There might be operational economies from diagramming the equipment differently from the personnel, and having one diagram for pilots and another for flight attendants (and perhaps it's cheaper to keep an extra board of flight attendants?)

But those operational economies are not the same thing as efficiencies, an error that Charles "Strong Towns" Marohn commits in his evaluation of Delta's troubles.
They can’t run more planes – they are already scheduled to run their planes at full capacity – and they can’t add those stranded passengers to upcoming flights (assuming they get them going) fast enough to clear the backlog, because they routinely overbook (a normally smart business strategy I’m not calling into question). There would just never be the room to catch things up—a sad fact that was clear by the facial expressions of the kind woman working the Delta Sky Priority counter in Austin.

So Delta was forced to do a CTRL-ALT-DEL reboot of their system, stranding me and thousands of others in the process. It was that or cease functioning as an airline. There really wasn’t a choice here.

There is probably going to be a lot of finger pointing and blame shifting here as Delta executives, board members and investors try to figure out what happened. I can explain it very easily: Delta is a hyper-efficient airline. They are well run, well managed and extremely good at what they do. And what they do is move thousands of people every day in an extremely complicated and tightly-wound system of air travel.
Actually, there's an efficient level of reliability.  Perhaps that now sails under the rubric of "redundancy" (not in the British sense of firing people.)
As Nassim Taleb, the Patron Saint of Strong Towns Thinking, has taught us, the operational opposite of efficiency is not inefficiency, it’s redundancy.
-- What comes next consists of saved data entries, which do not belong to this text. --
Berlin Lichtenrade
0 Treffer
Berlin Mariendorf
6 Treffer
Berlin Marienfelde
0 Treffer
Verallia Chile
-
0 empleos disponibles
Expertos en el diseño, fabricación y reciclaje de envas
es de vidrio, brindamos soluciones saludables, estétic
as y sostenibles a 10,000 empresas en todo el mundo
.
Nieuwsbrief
It’s spare parts. It’s slack in the system. For example, the human body is not very efficient. We have two kidneys when we only need one. We have more brain power and lung capacity than we routinely use. If economists – or Delta efficiency experts – designed the human body, they’d get rid of all that redundancy. It keeps us from operating at peak efficiency.
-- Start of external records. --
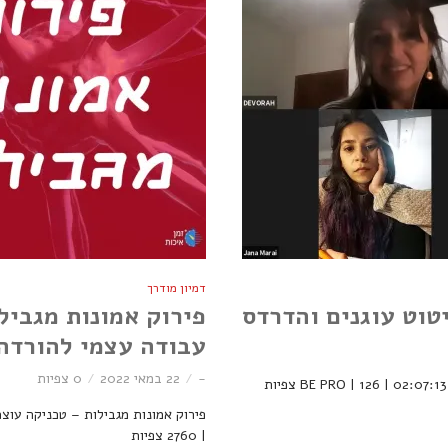
דמיון מודרך
טוט עוגנים והדרדס
פירוק אמונות מגביל
עבודה עצמי להורדה
-
22 במאי 2022
0 צפיות
| 2760 צפיות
As we all understand, however, that redundancy also keeps us alive. When we look at natural systems – systems that are complex as opposed to merely complicated like Delta airlines – what we find is that redundancy is a critical survival strategy. The ability to take reserve capacity and utilize it for adaptation during times of stress is essential.
Animals with spare lung or kidney capacity likely had an evolutionary advantage compared to animals that did not.  Business also operate in environments where evolutionary forces are at work, and perhaps the air carriers are now discovering what many other businesses have had to learn the hard way.  In economics, there is an efficient level of redundancy.
When failure, along with creative destruction, creates the conditions for innovation and increases in productivity, then efficiency is the way to go. If a business becomes so hyper-efficient that it cannot adapt when stressed, then it will either fail and make way for a competitor to fill the gap or it will force people to alternatives, like forcing me to rent a car, drive to Dallas and take a flight on American Airlines.
That might be why there aren't a lot of one-lung animals, that inefficient lung capacity gives the predators more endurance.  The generalization to business ought to be straightforward.